Vice Mayor Elden ‘Red’ Nutt noted that the fire district agreed to adopt a similar fee reduction or waiver policy. “It’s clean, it’s simple and, one way or another, it’ll be easy for both entities to understand,” he said.

Nutt, Councilman Dean Uecker and City Attorney Tom Terpstra recently met with fire officials on Development Impact Fees.

The fire district, which is separate from the City, is building a $1.82 million substation on the northeast section of town and had requested the fee waiver for local facilities (water, parks, library, etc.), building and engineering (building permits, building plan checks and engineering) and other fees (school, fire, county facilities and habitant mitigation).

The total came out to over $77,000 in impact fees.

Just to back track, fire Chief Dennis Bitters took it upon himself to gladly waive similar-type fees to the City during construction of Ripon City Hall in 2006.

The fire district is the process of building a 6,000=square-foot facility at River Road and West Road as an “infrastructure rather than a growth project for the city,” Bitters recently said.

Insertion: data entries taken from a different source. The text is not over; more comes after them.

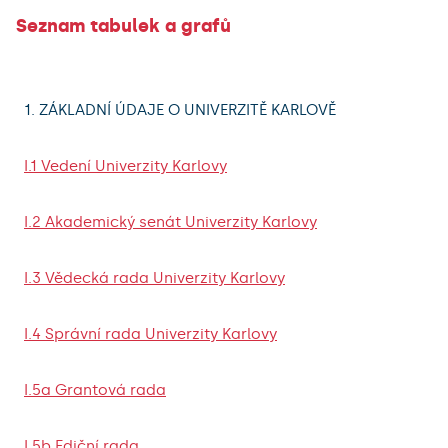
Seznam tabulek a grafů
1. ZÁKLADNÍ ÚDAJE O UNIVERZITĚ KARLOVĚ
I.1 Vedení Univerzity Karlovy
I.2 Akademický senát Univerzity Karlovy
I.3 Vědecká rada Univerzity Karlovy
I.4 Správní rada Univerzity Karlovy
I.5a Grantová rada
I.5b Ediční rada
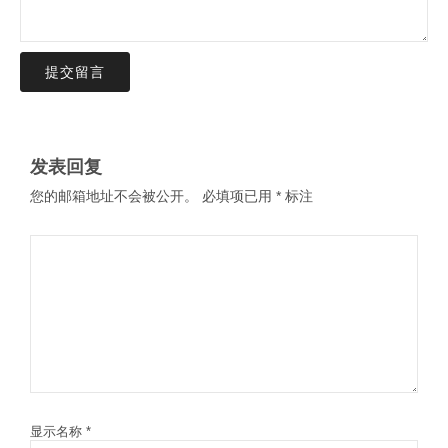
提交留言
发表回复
您的邮箱地址不会被公开。
必填项已用
*
标注
显示名称
*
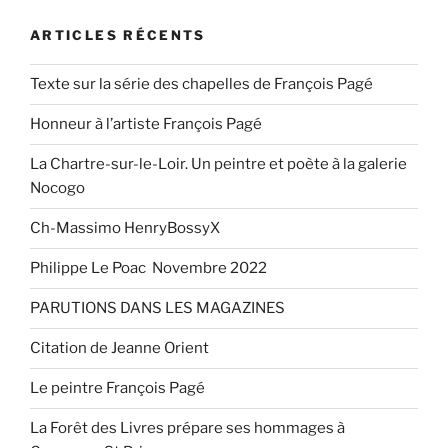
ARTICLES RÉCENTS
Texte sur la série des chapelles de François Pagé
Honneur à l’artiste François Pagé
La Chartre-sur-le-Loir. Un peintre et poète à la galerie
Nocogo
Ch-Massimo HenryBossyX
Philippe Le Poac Novembre 2022
PARUTIONS DANS LES MAGAZINES
Citation de Jeanne Orient
Le peintre François Pagé
La Forêt des Livres prépare ses hommages à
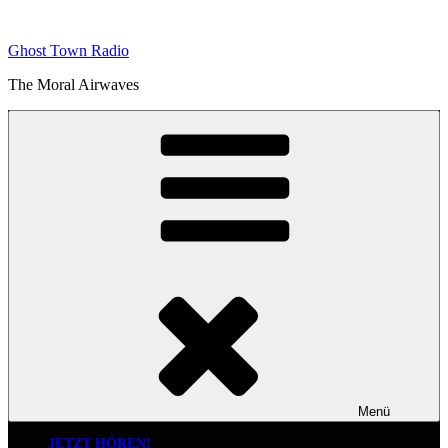
Zum
Inhalt
Ghost Town Radio
springen
The Moral Airwaves
Menü
JETZT HÖREN!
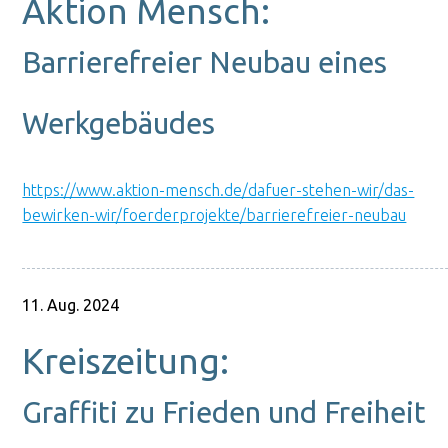
Aktion Mensch:
Barrierefreier Neubau eines
Werkgebäudes
https://www.aktion-mensch.de/dafuer-stehen-wir/das-
bewirken-wir/foerderprojekte/barrierefreier-neubau
11. Aug. 2024
Kreiszeitung:
Graffiti zu Frieden und Freiheit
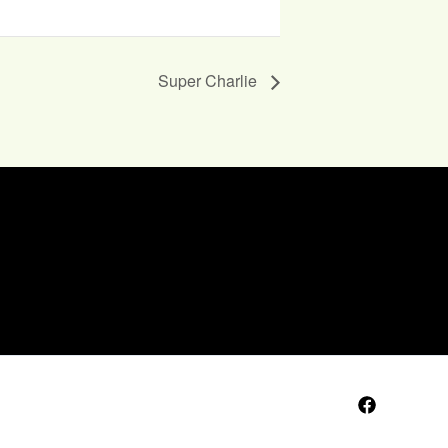
Super Charlie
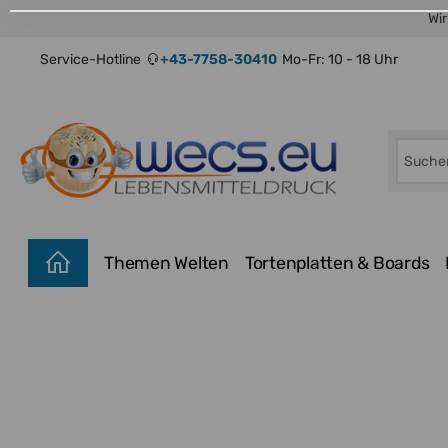
Wir
Service-Hotline
+43-7758-30410
Mo-Fr: 10 - 18 Uhr
Themen Welten
Tortenplatten & Boards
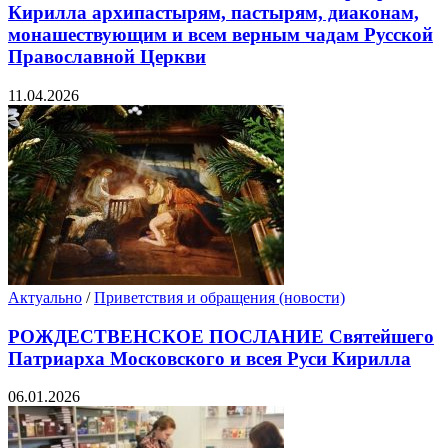
Кирилла архипастырям, пастырям, диаконам,
монашествующим и всем верным чадам Русской
Православной Церкви
11.04.2026
Актуально
/
Приветствия и обращения (новости)
РОЖДЕСТВЕНСКОЕ ПОСЛАНИЕ Святейшего
Патриарха Московского и всея Руси Кирилла
06.01.2026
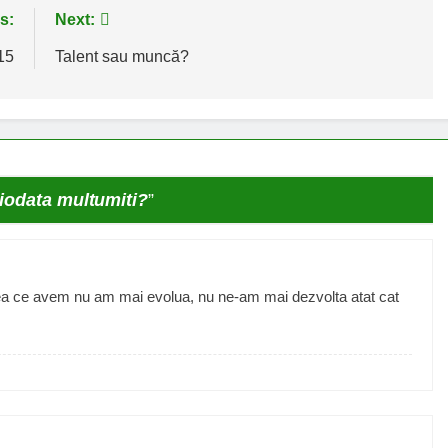
s:
Next:
15
Talent sau muncă?
iodata multumiti?
”
a ce avem nu am mai evolua, nu ne-am mai dezvolta atat cat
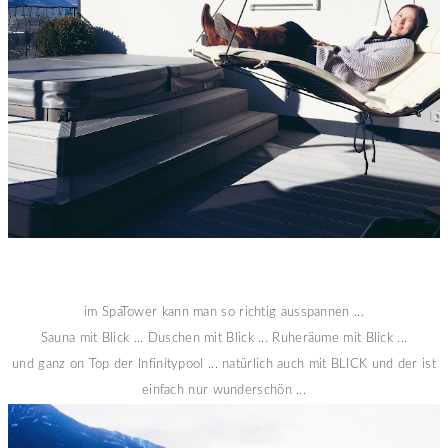
im SpaTower kann man so richtig ausspannen ...
Sauna mit Blick ... Duschen mit Blick ... Ruheräume mit Blick ...
und ganz on Top der Infinitypool ... natürlich auch mit BLICK und der ist
einfach nur wunderschön ...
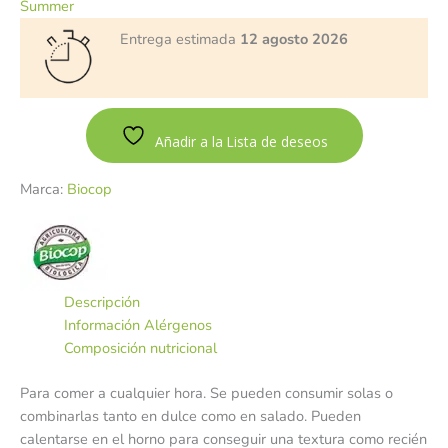
Summer
Entrega estimada
12 agosto 2026
Añadir a la Lista de deseos
Marca:
Biocop
Descripción
Información Alérgenos
Composición nutricional
Para comer a cualquier hora. Se pueden consumir solas o
combinarlas tanto en dulce como en salado. Pueden
calentarse en el horno para conseguir una textura como recién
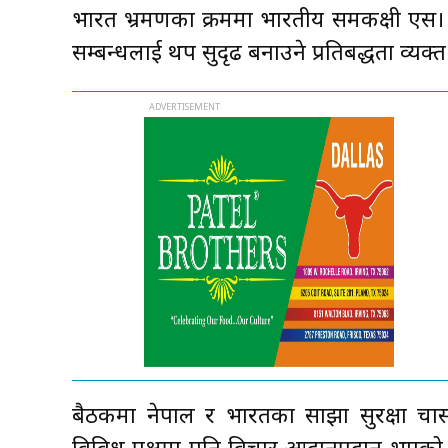
भारत भ्रमणका क्रममा भारतीय समकक्षी एस। जयश
सम्बन्धलाई थप सुदृढ बनाउने प्रतिबद्धता व्यक
बैठकमा नेपाल र भारतका साझा सुरक्षा चा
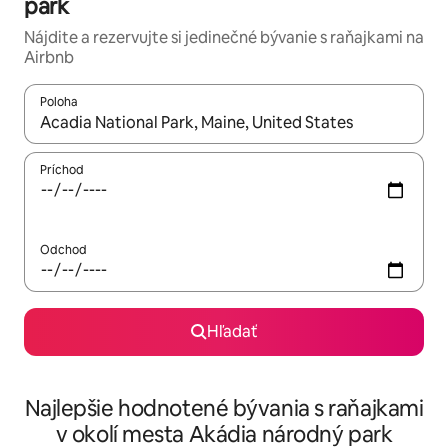
park
Nájdite a rezervujte si jedinečné bývanie s raňajkami na
Airbnb
Poloha
Keď budú výsledky k dispozícii, môžete si ich prechádzať pom
Príchod
Odchod
Hľadať
Najlepšie hodnotené bývania s raňajkami
v okolí mesta Akádia národný park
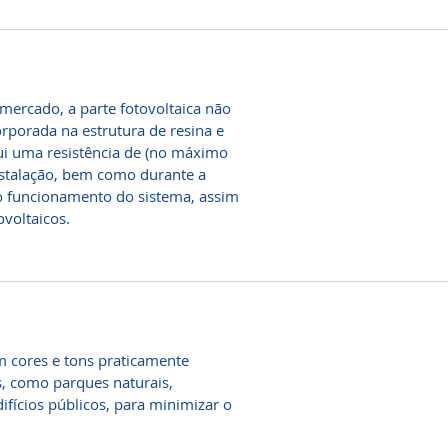
mercado, a parte fotovoltaica não
rporada na estrutura de resina e
sui uma resistência de (no máximo
instalação, bem como durante a
to funcionamento do sistema, assim
voltaicos.
m cores e tons praticamente
s, como parques naturais,
ifícios públicos, para minimizar o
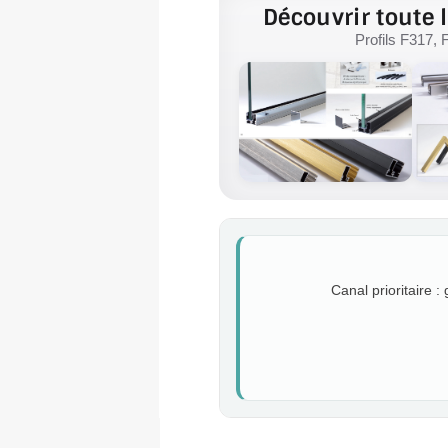
Découvrir toute l
Profils F317, 
Canal prioritaire :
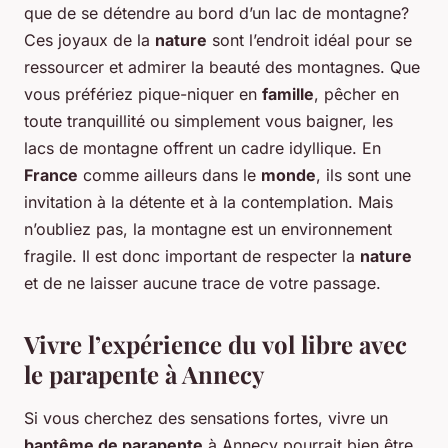
que de se détendre au bord d’un lac de montagne?
Ces joyaux de la
nature
sont l’endroit idéal pour se
ressourcer et admirer la beauté des montagnes. Que
vous préfériez pique-niquer en
famille
, pêcher en
toute tranquillité ou simplement vous baigner, les
lacs de montagne offrent un cadre idyllique. En
France
comme ailleurs dans le
monde
, ils sont une
invitation à la détente et à la contemplation. Mais
n’oubliez pas, la montagne est un environnement
fragile. Il est donc important de respecter la
nature
et de ne laisser aucune trace de votre passage.
Vivre l’expérience du vol libre avec
le parapente à Annecy
Si vous cherchez des sensations fortes, vivre un
baptême de parapente
à Annecy pourrait bien être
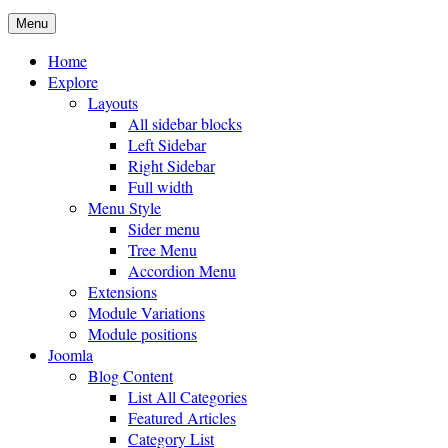
Menu
Home
Explore
Layouts
All sidebar blocks
Left Sidebar
Right Sidebar
Full width
Menu Style
Sider menu
Tree Menu
Accordion Menu
Extensions
Module Variations
Module positions
Joomla
Blog Content
List All Categories
Featured Articles
Category List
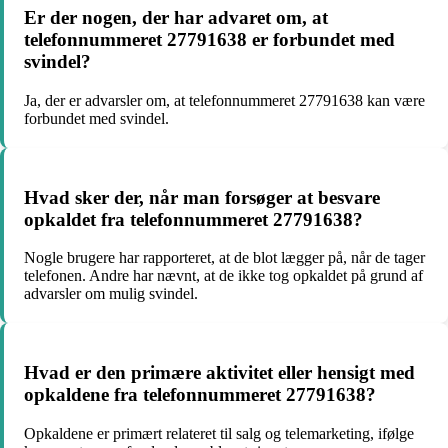
Er der nogen, der har advaret om, at
telefonnummeret 27791638 er forbundet med
svindel?
Ja, der er advarsler om, at telefonnummeret 27791638 kan være
forbundet med svindel.
Hvad sker der, når man forsøger at besvare
opkaldet fra telefonnummeret 27791638?
Nogle brugere har rapporteret, at de blot lægger på, når de tager
telefonen. Andre har nævnt, at de ikke tog opkaldet på grund af
advarsler om mulig svindel.
Hvad er den primære aktivitet eller hensigt med
opkaldene fra telefonnummeret 27791638?
Opkaldene er primært relateret til salg og telemarketing, ifølge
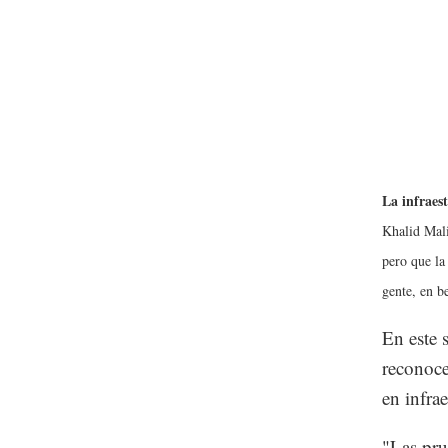
La infraest
Khalid Mali
pero que la
gente, en b
En este 
reconoce
en infra
"Las pru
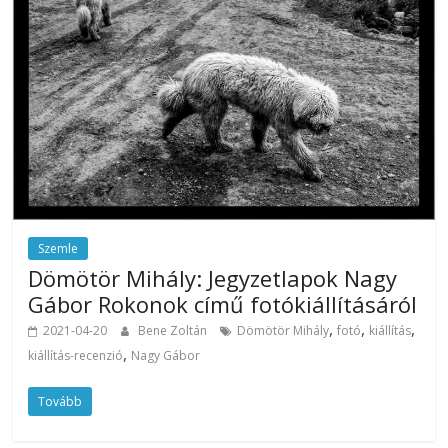
Szemle
Dömötör Mihály: Jegyzetlapok Nagy
Gábor Rokonok című fotókiállításáról
,
,
,
2021-04-20
Bene Zoltán
Dömötör Mihály
fotó
kiállítás
,
kiállítás-recenzió
Nagy Gábor
Tovább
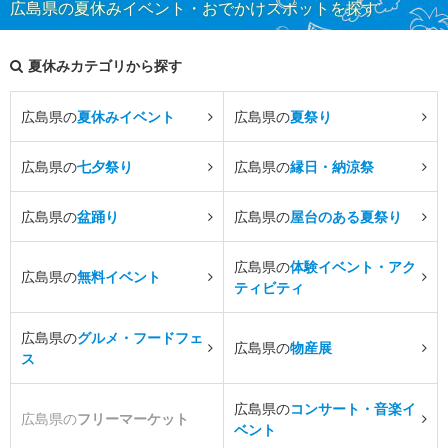
広島県の夏休みイベント・おでかけスポットを探す
夏休みカテゴリから探す
広島県の
夏休みイベント
広島県の
夏祭り
広島県の
七夕祭り
広島県の
縁日・納涼祭
広島県の
盆踊り
広島県の
屋台のある夏祭り
広島県の
体験イベント・アク
広島県の
無料イベント
ティビティ
広島県の
グルメ・フードフェ
広島県の
物産展
ス
広島県の
コンサート・音楽イ
広島県の
フリーマーケット
ベント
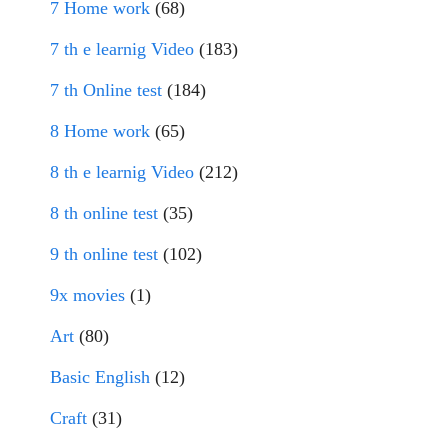
7 Home work
(68)
7 th e learnig Video
(183)
7 th Online test
(184)
8 Home work
(65)
8 th e learnig Video
(212)
8 th online test
(35)
9 th online test
(102)
9x movies
(1)
Art
(80)
Basic English
(12)
Craft
(31)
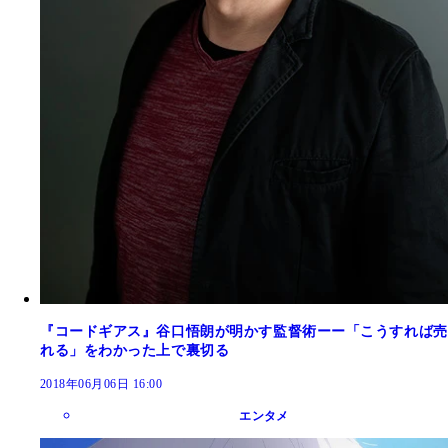
『コードギアス』谷口悟朗が明かす監督術ーー「こうすれば売
れる」をわかった上で裏切る
2018年06月06日 16:00
エンタメ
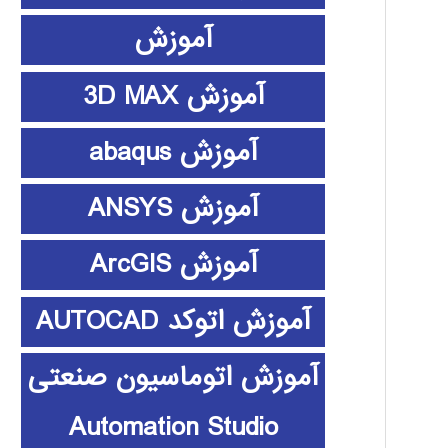
آموزش
آموزش 3D MAX
آموزش abaqus
آموزش ANSYS
آموزش ArcGIS
آموزش اتوکد AUTOCAD
آموزش اتوماسیون صنعتی
Automation Studio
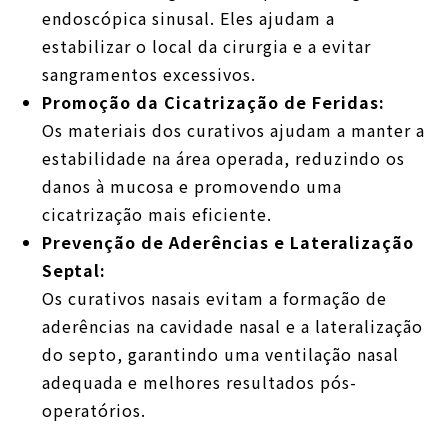
endoscópica sinusal. Eles ajudam a
estabilizar o local da cirurgia e a evitar
sangramentos excessivos.
Promoção da Cicatrização de Feridas:
Os materiais dos curativos ajudam a manter a
estabilidade na área operada, reduzindo os
danos à mucosa e promovendo uma
cicatrização mais eficiente.
Prevenção de Aderências e Lateralização
Septal:
Os curativos nasais evitam a formação de
aderências na cavidade nasal e a lateralização
do septo, garantindo uma ventilação nasal
adequada e melhores resultados pós-
operatórios.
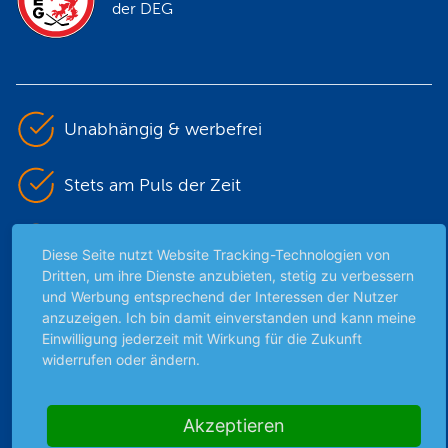
der DEG
Unabhängig & werbefrei
Stets am Puls der Zeit
Schutz persönlicher Daten
Diese Seite nutzt Website Tracking-Technologien von
Dritten, um ihre Dienste anzubieten, stetig zu verbessern
Sicher mit SSL-Verschlüsselung
und Werbung entsprechend der Interessen der Nutzer
anzuzeigen. Ich bin damit einverstanden und kann meine
Einwilligung jederzeit mit Wirkung für die Zukunft
widerrufen oder ändern.
Highlights
Archiv
Akzeptieren
Börsenbericht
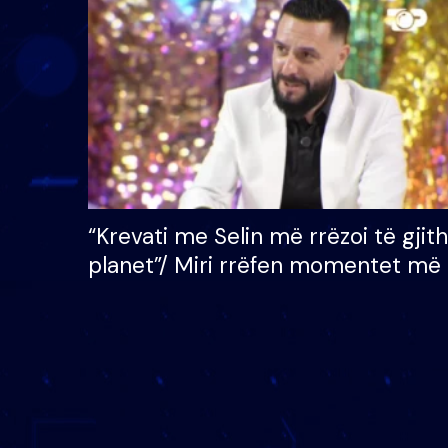
çmimin e madh prej 100
mijë eurosh
“Krevati me Selin më rrëzoi të gjit
planet”/ Miri rrëfen momentet më 
bukura në shtëpinë e BB VIP: Do 
mungojë zilja e mëngjesit kur…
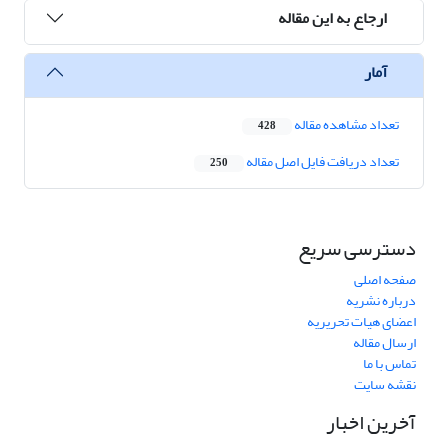
ارجاع به این مقاله
آمار
تعداد مشاهده مقاله
428
تعداد دریافت فایل اصل مقاله
250
دسترسی سریع
صفحه اصلی
درباره نشریه
اعضای هیات تحریریه
ارسال مقاله
تماس با ما
نقشه سایت
آخرین اخبار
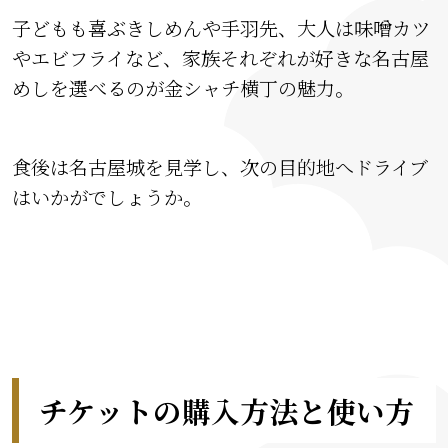
子どもも喜ぶきしめんや手羽先、大人は味噌カツ
やエビフライなど、家族それぞれが好きな名古屋
めしを選べるのが金シャチ横丁の魅力。
食後は名古屋城を見学し、次の目的地へドライブ
はいかがでしょうか。
チケットの購入方法と使い方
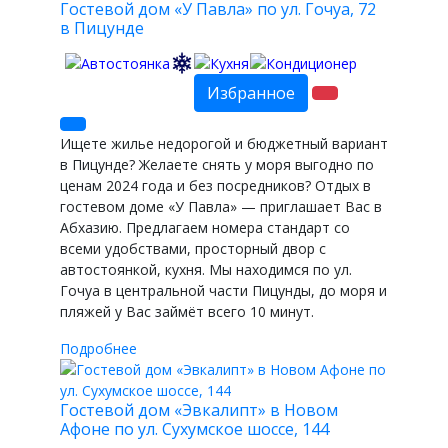
Гостевой дом «У Павла» по ул. Гочуа, 72
в Пицунде
Избранное
Ищете жилье недорогой и бюджетный вариант
в Пицунде? Желаете снять у моря выгодно по
ценам 2024 года и без посредников? Отдых в
гостевом доме «У Павла» — приглашает Вас в
Абхазию. Предлагаем номера стандарт cо
всеми удобствами, просторный двор с
автостоянкой, кухня. Мы находимся по ул.
Гочуа в центральной части Пицунды, до моря и
пляжей у Вас займёт всего 10 минут.
Подробнее
Гостевой дом «Эвкалипт» в Новом
Афоне по ул. Сухумское шоссе, 144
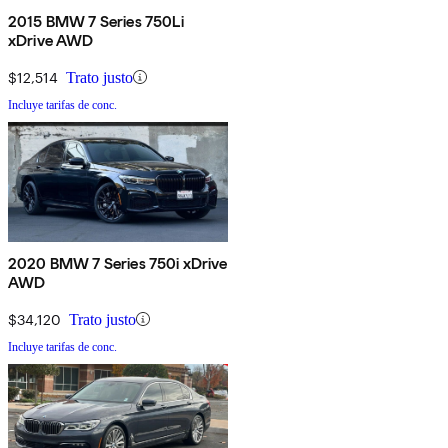
2015 BMW 7 Series 750Li
xDrive AWD
$12,514
Trato justo
Incluye tarifas de conc.
2020 BMW 7 Series 750i xDrive
AWD
$34,120
Trato justo
Incluye tarifas de conc.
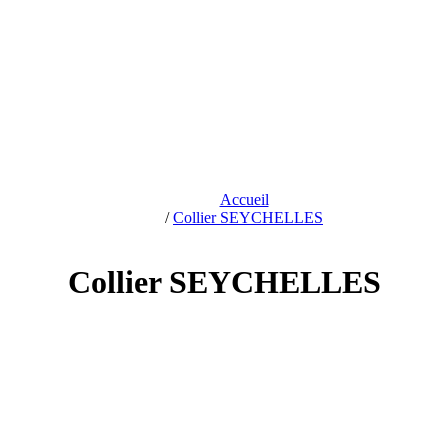
Accueil
/
Collier SEYCHELLES
Collier SEYCHELLES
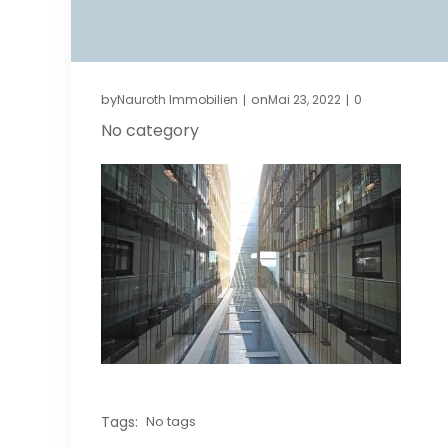
by
on
Nauroth Immobilien
Mai 23, 2022
0
|
|
No category
Tags:
No tags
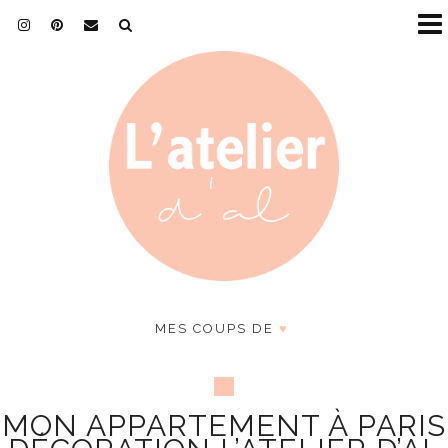
MES COUPS DE
♥
MON APPARTEMENT À PARIS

Once completed, the fire station will have living quarters, apparatus bays, a meeting room and a space to someday accommodate a police substation.

Zuber, meanwhile, supported the initial amendment in with the City would grant fee waivers on a case-by-case basis. “I think this one is better overall because it gives us flexibility,” he said.

Councilman Jake Parks had agreed that the case-by-case option appeared better because “it keeps our options open” and better on the long term.

He and Mayor Chuck Winn voted for the second option that came about from the two-by-two meeting held on March 18.

It was here that both parties agreed that the city and fire district would exempt each other from development impact and inspection fees.

Terpstra said that, on the legal side, both policies were OK.

“I have no preference, either way,” he said. “I don’t think staff has a problem either.”

The ordinance will come back to Council at an upcoming meeting for a first reading and introduction.